Given request:
Answer these questions from the passage on the printer's paper transporting paths:
(a) In one-side printing, where does the third pair of rollers 44 discharge the printing paper?
(b) At what point does the second transporting path 67 join the first transporting path 65?
(c) Which roller is pressed against the roller surface of the fourth transporting roller 68?

Excerpted text:
________________
Accordingly, the position of the path switching unit 41 is changed
from the retracting position to the protruding position. Therefore,
the rear end portion of the printing paper is pressed downward by
the auxiliary roller 48, and is directed toward the second
transporting path 67.
[0051] When a one-side printing is performed, the third
transporting roller 45 maintains the normal rotation, so that the
third pair of rollers 44 discharges the printing paper to the paper
discharge tray 21. In contrast, when a double-sided printing is
performed, the third transporting roller 45 is switched from the
normal rotation to the reverse rotation in a state in which the
rear end portion of the printing paper is directed toward the
second transporting path 67. Accordingly, the third pair of rollers
44 can switch back the printing paper to the second transporting
path 67.
[Second Transporting Path 67]
[0052] The second transporting path 67 is branched at the branched
port 36 from the first transporting path 65, passes underside of
the supporting member 43 and upper side of the paper feed arm 26,
and joins the first transporting path 65 at a meeting point 37 on
the upstream side of the printing unit 24 in the direction of
transport. The printing paper is transported through the second
transporting path 67 in the direction from the branched port 36 to
the meeting point 37.
[0053] The second transporting path 67 is divided by a lower
inclined guide member 33 and the supporting member 43. The lower
inclined guide member 33 is mounted on a frame of the printer unit
11, and includes an inclined surface inclining from the branched
port 36 rearward and obliquely downward.
[0054] The second transporting path 67 is provided with a fourth
transporting roller 68 and a spur roller 69. The spur roller 69 is
brought into press-contact with a roller surface of the fourth
transporting roller 68 by its own weight, a spring or the like. The
fourth transporting roller 68 is rotated by the rotating force
transmitted from the transporting motor, and transports the
printing paper in the direction from the branched port 36 toward
the meeting point 37.
________________
(Items from a dataset)

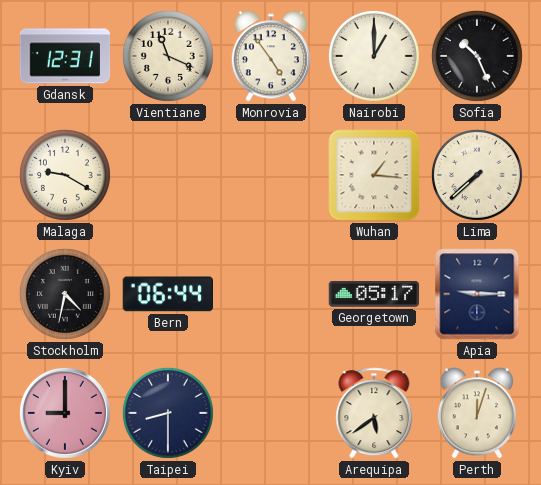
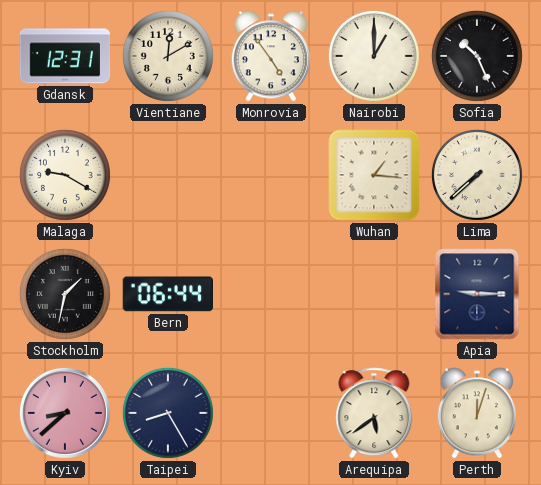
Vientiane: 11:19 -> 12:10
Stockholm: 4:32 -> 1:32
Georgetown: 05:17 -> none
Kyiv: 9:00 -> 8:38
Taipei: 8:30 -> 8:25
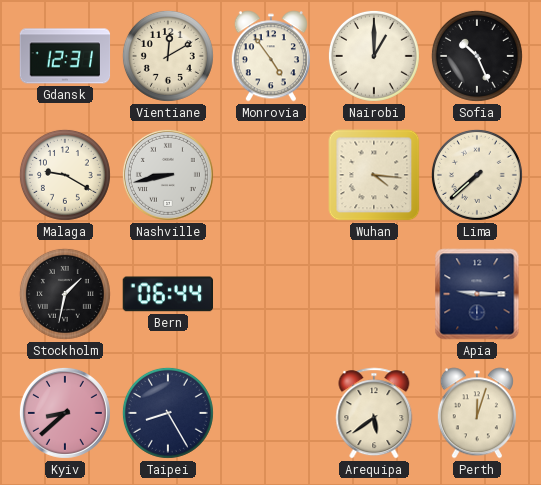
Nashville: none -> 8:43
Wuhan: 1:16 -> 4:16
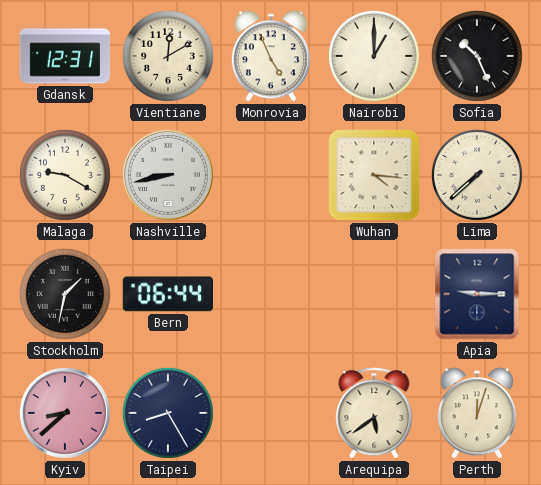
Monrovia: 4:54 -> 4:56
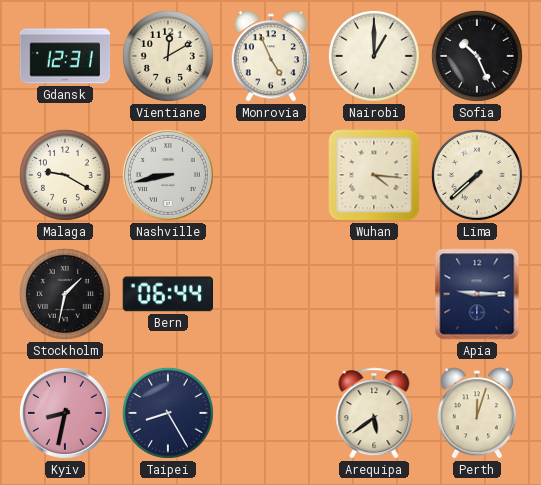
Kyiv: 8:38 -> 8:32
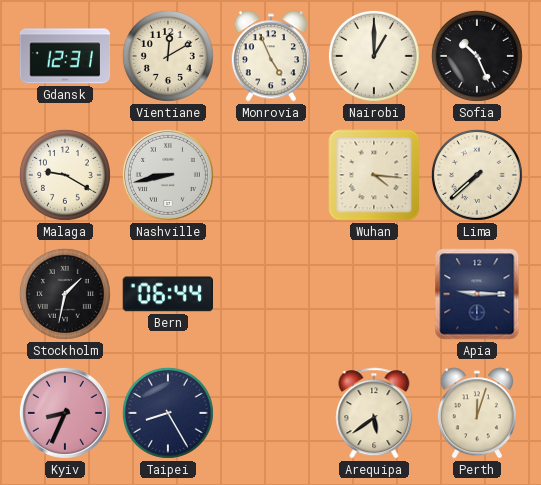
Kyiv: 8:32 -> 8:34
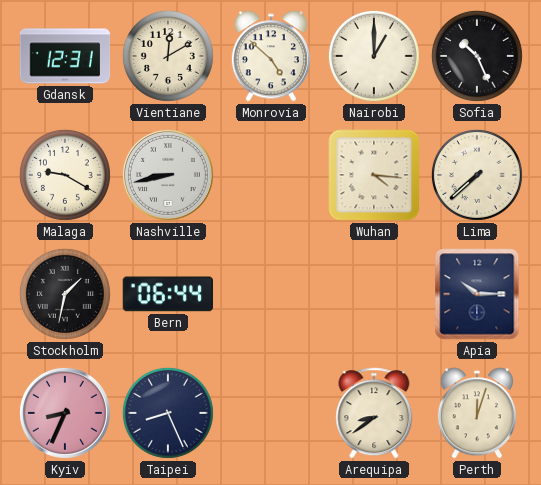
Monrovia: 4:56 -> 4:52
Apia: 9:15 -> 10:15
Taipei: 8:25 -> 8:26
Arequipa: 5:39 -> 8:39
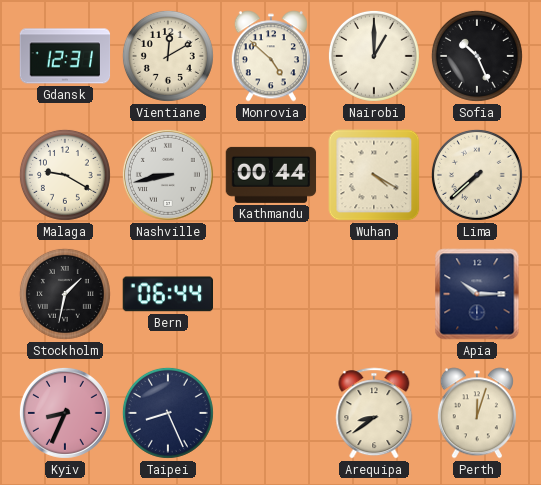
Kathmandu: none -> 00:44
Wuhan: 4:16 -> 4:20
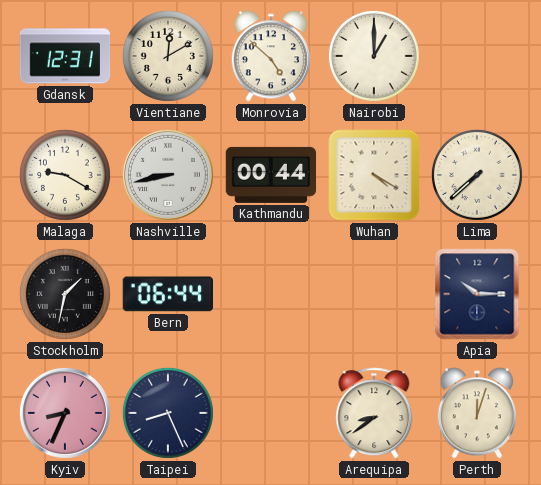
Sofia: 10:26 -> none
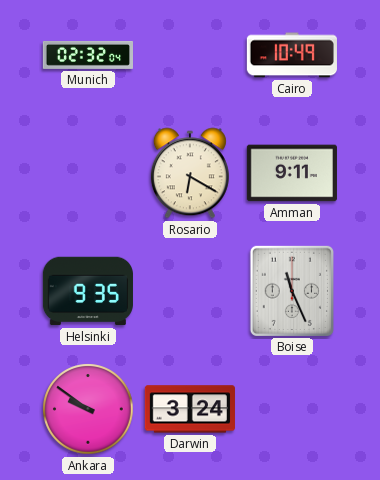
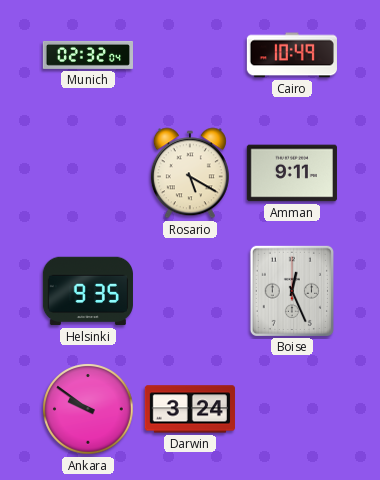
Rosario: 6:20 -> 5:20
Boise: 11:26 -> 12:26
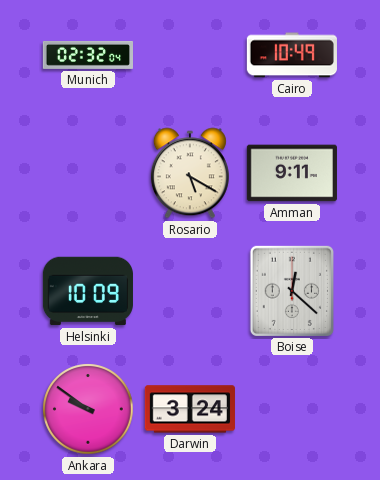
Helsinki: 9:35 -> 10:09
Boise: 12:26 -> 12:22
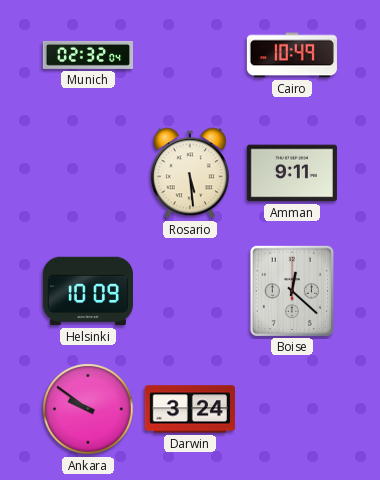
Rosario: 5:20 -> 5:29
________________
Written answer:
(a) To the paper discharge tray 21.
(b) At a meeting point 37 on the upstream side of the printing unit 24 in the direction of transport.
(c) The spur roller 69.